I suppose technically it’s still alive. But after exiting the highway in Crandall, Texas, it refused to hit anything higher than 1000 RPM. The car lurched and groaned, protesting against the short quarter-mile I still needed it to travel. It sputtered down the tiny back-country road at a painful crawl that makes ghost riding the whip look like a high-speed chase. Inch by inch we trudged towards Austin’s house, fingers crossed that I wouldn’t have to push the heap the rest of the way. And by the time I finally coasted into the driveway, Suri Cruise was a legal adult.

But thankfully Grant had driven cross-state from Lubbock to meet me, and we switched cars for the rest of the journey. I’m not sure how we’ll get the thing back to Austin, or how I’ll get to work next week, or even how we’ll travel to the first weekend of the NCAA tournament. But I do know that there’s three days of exciting basketball ahead of us, and that’s what I’m looking forward to.

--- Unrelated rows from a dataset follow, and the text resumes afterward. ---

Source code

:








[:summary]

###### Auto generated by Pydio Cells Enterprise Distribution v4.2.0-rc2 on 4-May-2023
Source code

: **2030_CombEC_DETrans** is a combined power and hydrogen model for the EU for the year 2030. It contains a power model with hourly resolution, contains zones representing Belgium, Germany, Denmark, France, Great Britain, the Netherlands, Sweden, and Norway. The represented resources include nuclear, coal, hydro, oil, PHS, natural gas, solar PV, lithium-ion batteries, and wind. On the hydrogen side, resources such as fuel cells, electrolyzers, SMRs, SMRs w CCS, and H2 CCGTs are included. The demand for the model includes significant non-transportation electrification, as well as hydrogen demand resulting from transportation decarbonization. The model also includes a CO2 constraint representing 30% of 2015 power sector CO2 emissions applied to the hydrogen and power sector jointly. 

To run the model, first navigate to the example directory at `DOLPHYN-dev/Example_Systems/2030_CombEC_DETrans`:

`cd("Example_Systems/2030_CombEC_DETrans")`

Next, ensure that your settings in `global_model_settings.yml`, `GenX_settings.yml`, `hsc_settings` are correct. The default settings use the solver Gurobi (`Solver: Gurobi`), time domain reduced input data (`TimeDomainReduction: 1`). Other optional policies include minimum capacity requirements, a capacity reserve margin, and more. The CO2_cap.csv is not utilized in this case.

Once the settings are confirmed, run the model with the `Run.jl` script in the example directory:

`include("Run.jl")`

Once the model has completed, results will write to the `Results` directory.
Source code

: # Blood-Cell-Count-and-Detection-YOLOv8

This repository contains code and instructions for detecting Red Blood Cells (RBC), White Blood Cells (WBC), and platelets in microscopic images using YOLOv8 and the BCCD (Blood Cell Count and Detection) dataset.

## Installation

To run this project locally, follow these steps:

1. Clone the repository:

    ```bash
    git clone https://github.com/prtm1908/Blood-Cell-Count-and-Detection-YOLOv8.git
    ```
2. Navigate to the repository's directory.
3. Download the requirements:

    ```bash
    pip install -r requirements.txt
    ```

So let’s take a moment of silence for a good car. Whether the destination was Dallas, Austin, Spokane, Manhattan, Oklahoma City, Ames, Lawrence (twice), College Station (thrice), Atlanta (twice), Norman (thrice), Stillwater (four times), or just Hut’s Hamburgers down on West 6th, the Road-trip-mobile got the job done. And that’s more than I can say for Lindsay Lohan’s publicist.